Nigeria finds itself navigating a challenging path to recovery from the substantial drop in foreign exchange inflows into its economy. A recently published report by PricewaterhouseCoopers (PWC) suggests that this decline is expected to persist, exacerbating Nigeria’s existing FX predicament.
The Unrelenting FX Struggles
Despite the Nigerian government’s effort to float the naira, the disparity between the official and parallel market exchange rates continues to widen, putting immense pressure on the foreign exchange supply. The most recent exchange rates reflect the growing divide, with the Investors & Exporters (I&E FX Window) reporting a rate of N848/$ before closing at N775. Simultaneously, at the parallel market, the dollar traded for N1,100.
Concerns are escalating amid this unfolding dollar crisis, with the PWC report signalling a potentially gloomy future.
Alarming Trends in Capital Importation
In the second quarter of 2023, Nigeria witnessed a substantial drop in the importation of foreign currencies, totalling a mere $1 billion. This figure represents a significant 32.9% decline compared to the $1.535 billion recorded during the same period in 2022 and a 9.04% decrease from the $1.13 billion in Q1 2023.
PWC’s Nigerian Economic Outlook for October underscores the risk that the declining global trade growth poses to Nigeria’s trade balance and foreign exchange inflows.
The Impact on Remittances
The report highlights that remittance flows to low and middle-income countries are expected to experience slow growth, increasing by 1.4% in 2023 compared to the 8% growth recorded in 2022. This subdued growth is attributed to the softening of economic activity in remittance-source countries, resulting in limited employment and wage gains for migrants.
While remittances to Nigeria accounted for 38% of the total flows to Sub-Saharan Africa, they increased by only 3.3% to reach $20.1 billion.
Divergence Between Official and Parallel Markets
The report also notes a rising trend in FX inflows from non-Central Bank sources. This influx from autonomous sources further contributes to the widening gap between official and parallel market exchange rates.
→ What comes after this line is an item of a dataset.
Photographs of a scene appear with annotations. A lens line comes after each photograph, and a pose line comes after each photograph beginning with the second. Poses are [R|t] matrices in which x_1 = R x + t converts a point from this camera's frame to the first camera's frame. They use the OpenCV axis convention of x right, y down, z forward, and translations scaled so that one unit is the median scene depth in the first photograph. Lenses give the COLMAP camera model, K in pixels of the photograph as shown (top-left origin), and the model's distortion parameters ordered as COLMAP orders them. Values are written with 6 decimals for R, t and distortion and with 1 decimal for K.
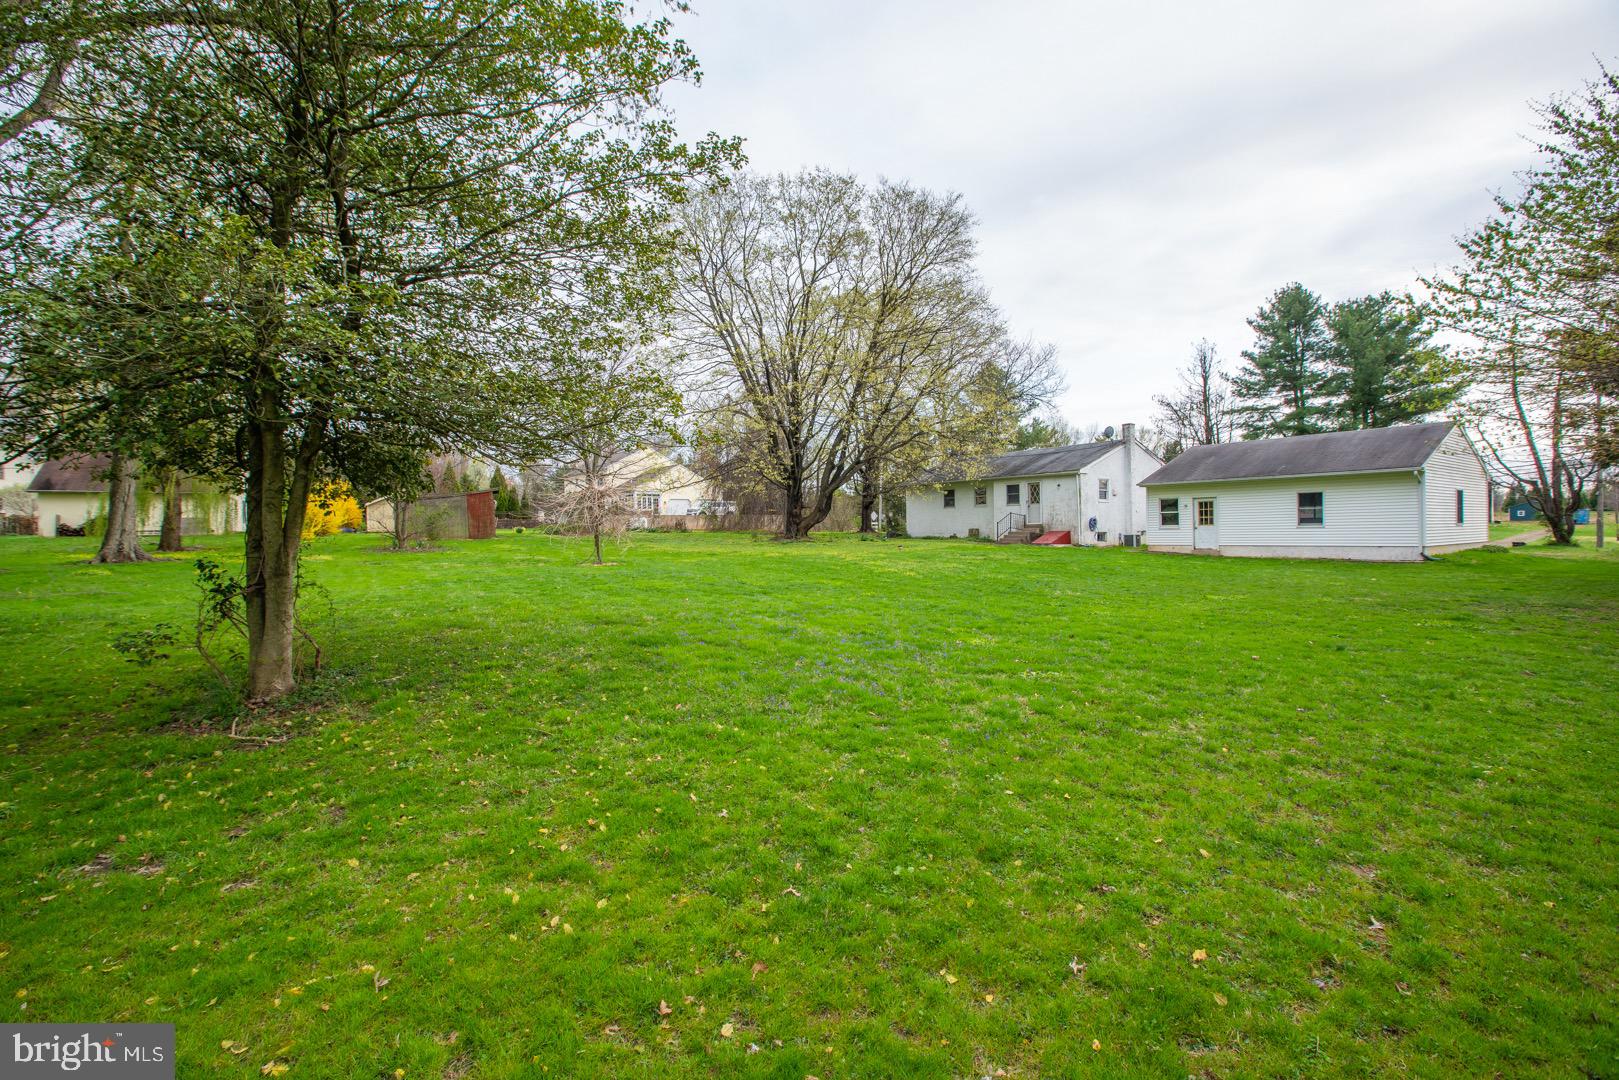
lens RADIAL K [[750.5, 0, 818.3], [0, 750.5, 529.7], [0, 0, 1]] dist [-0.011610, 0.001937]
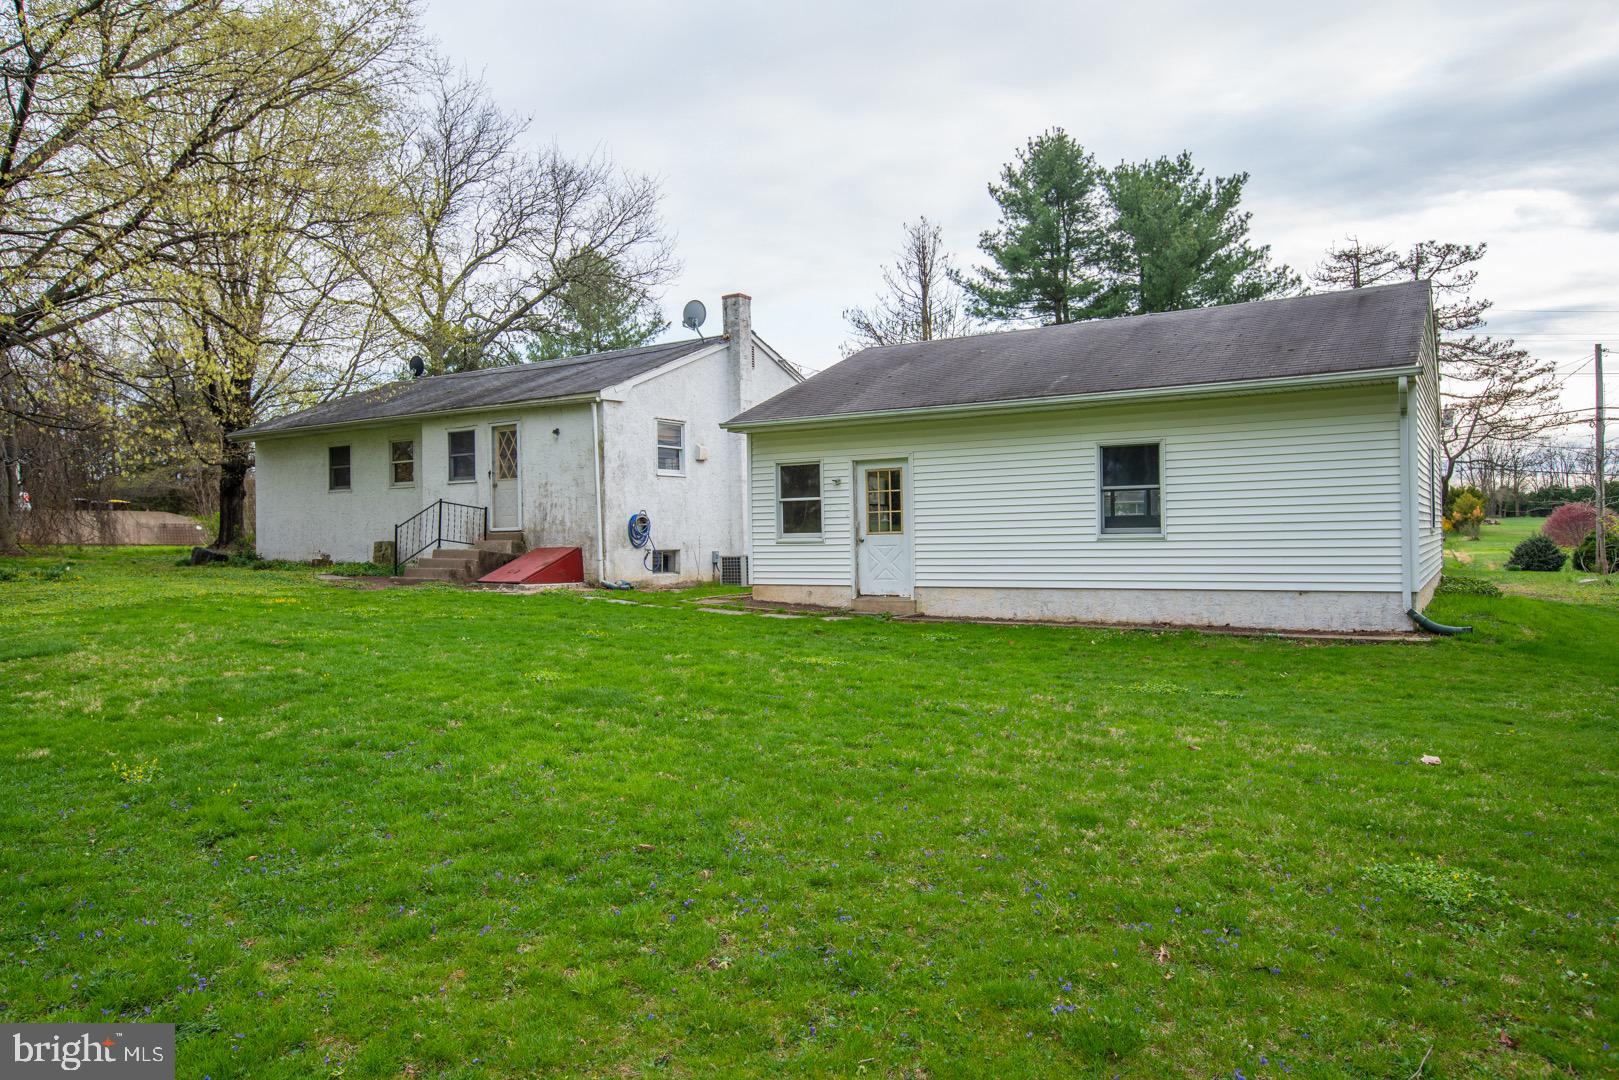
lens RADIAL K [[1109.2, 0, 805.6], [0, 1109.2, 534.1], [0, 0, 1]] dist [-0.047114, -0.001558]
pose [[0.937773, -0.000250, 0.347248, 0.224582], [0.001918, 0.999988, -0.004462, -0.002477], [-0.347243, 0.004850, 0.937763, 0.383631]]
It suggests that official interventions may not accurately reflect the actual market dynamics, as an increasing portion of annual inflows is sourced from unofficial channels.
Impact of Growing Public Debt
Nigeria’s increasing public debt, standing at N87.4 trillion in Q2 2023, is attributed to securitization of ways and means and naira devaluation. The report points out that foreign suppliers may be reluctant to accept letters of credit due to unsettled $7 billion FX obligations to domestic lenders. This could result in reduced imports of crucial goods and inputs for manufacturing and retail/wholesale trade, potentially intensifying inflationary pressures and negatively impacting GDP growth.
The rise in Nigeria’s debt service to revenue ratio to 96% in 2022 raises concerns about a widening fiscal deficit, high debt servicing to revenue, and escalating debt to GDP ratios.
Recommendations for the Way Forward
The PWC report suggests five key recommendations to address the current challenges:
- Boosting Investors’ Confidence: Nigeria should provide a transparent FX management story to regain investor confidence.
- Managing for Flexibility and Shocks: The country must build resilience to withstand external shocks through well-sequenced policy execution.
- Short-term Solutions for Enhanced FX Liquidity: Immediate measures to improve foreign exchange liquidity are necessary.
- Deepening Financial Markets: Nigeria should work on strengthening its financial markets.
- Longer-term Sectoral Policies: Focusing on sectors that can drive exports and boost domestic consumption is essential.
In summary, Nigeria’s FX woes persist, and the PWC report cautions that the road to recovery may be lengthy. Clear policy actions, improved investor confidence, and a strategic approach to address the root causes of the crisis are essential to restore stability to the nation’s foreign exchange market and fuel economic growth.